◆ Required action ◆
Swap "distractions" for "interruptions" in everything from the line containing "Going remote doesn’t have to" down to the line containing "doesn’t help to keep spirits up.", and give back only those lines with nothing else altered.
(Beginning of Source records)
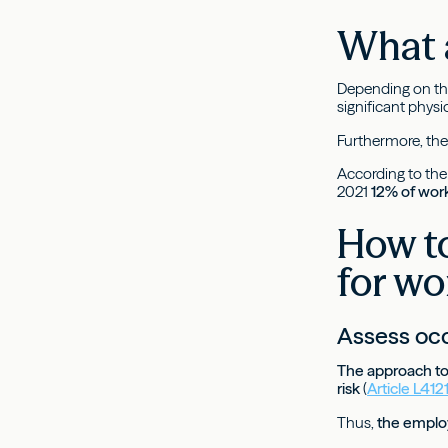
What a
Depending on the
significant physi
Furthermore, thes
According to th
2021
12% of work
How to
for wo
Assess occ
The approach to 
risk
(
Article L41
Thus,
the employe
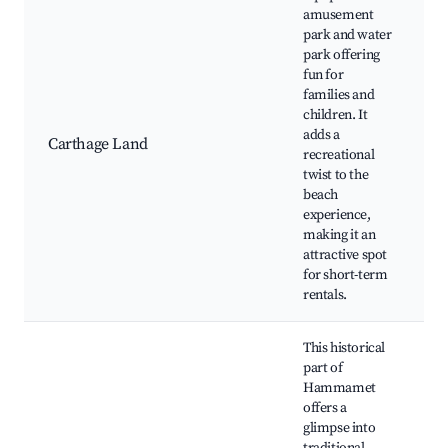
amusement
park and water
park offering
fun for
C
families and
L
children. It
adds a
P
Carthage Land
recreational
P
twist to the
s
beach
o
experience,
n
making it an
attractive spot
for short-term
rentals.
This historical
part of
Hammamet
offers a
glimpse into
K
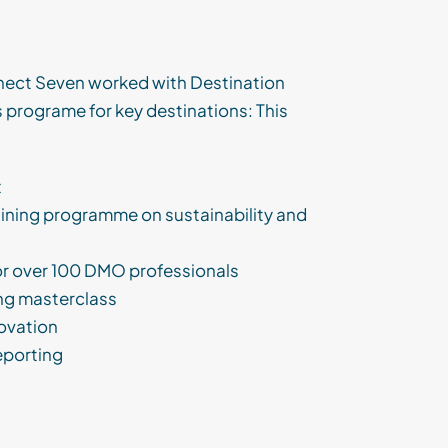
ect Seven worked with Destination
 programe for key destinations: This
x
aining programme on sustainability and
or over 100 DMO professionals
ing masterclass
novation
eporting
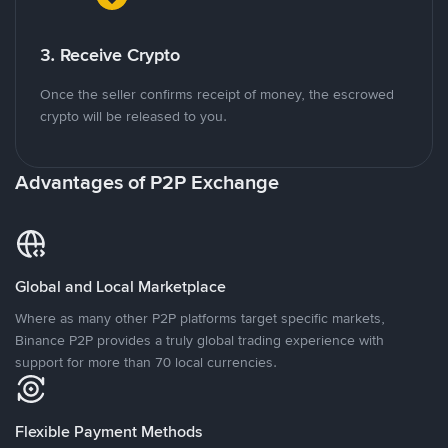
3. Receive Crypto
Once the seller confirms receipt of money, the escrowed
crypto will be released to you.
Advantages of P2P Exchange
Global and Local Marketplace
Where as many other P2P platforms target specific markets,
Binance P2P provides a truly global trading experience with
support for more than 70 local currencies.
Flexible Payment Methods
(End of Source records)
(Beginning of Source records)
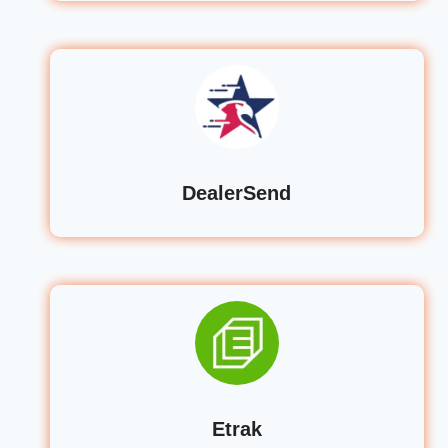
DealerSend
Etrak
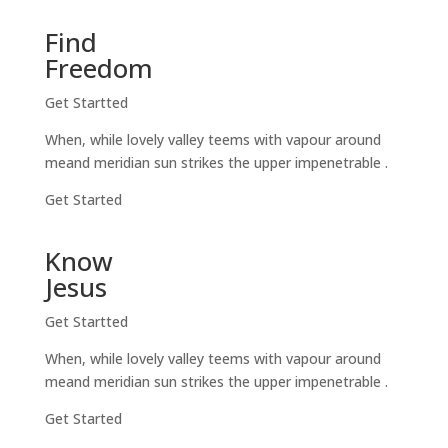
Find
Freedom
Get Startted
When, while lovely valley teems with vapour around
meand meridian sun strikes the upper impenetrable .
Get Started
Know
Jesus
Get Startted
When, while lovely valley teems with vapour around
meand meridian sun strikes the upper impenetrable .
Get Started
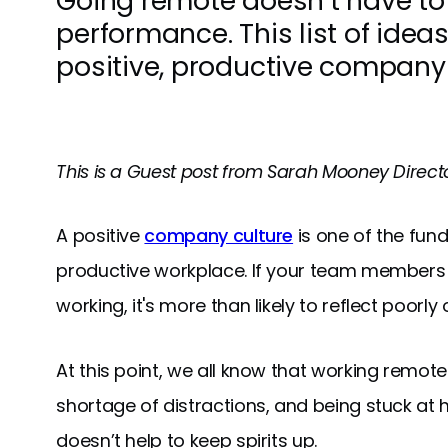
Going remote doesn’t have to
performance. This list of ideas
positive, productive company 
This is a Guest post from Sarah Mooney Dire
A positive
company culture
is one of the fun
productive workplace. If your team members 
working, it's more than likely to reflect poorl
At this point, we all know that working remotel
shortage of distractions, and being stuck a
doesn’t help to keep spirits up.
(End of Source records)
◆ Solution to the problem ◆
Going remote doesn’t have to
performance. This list of ideas
positive, productive company 
This is a Guest post from Sarah Mooney Dire
A positive
company culture
is one of the fun
productive workplace. If your team members 
working, it's more than likely to reflect poorl
At this point, we all know that working remotel
shortage of interruptions, and being stuck a
doesn’t help to keep spirits up.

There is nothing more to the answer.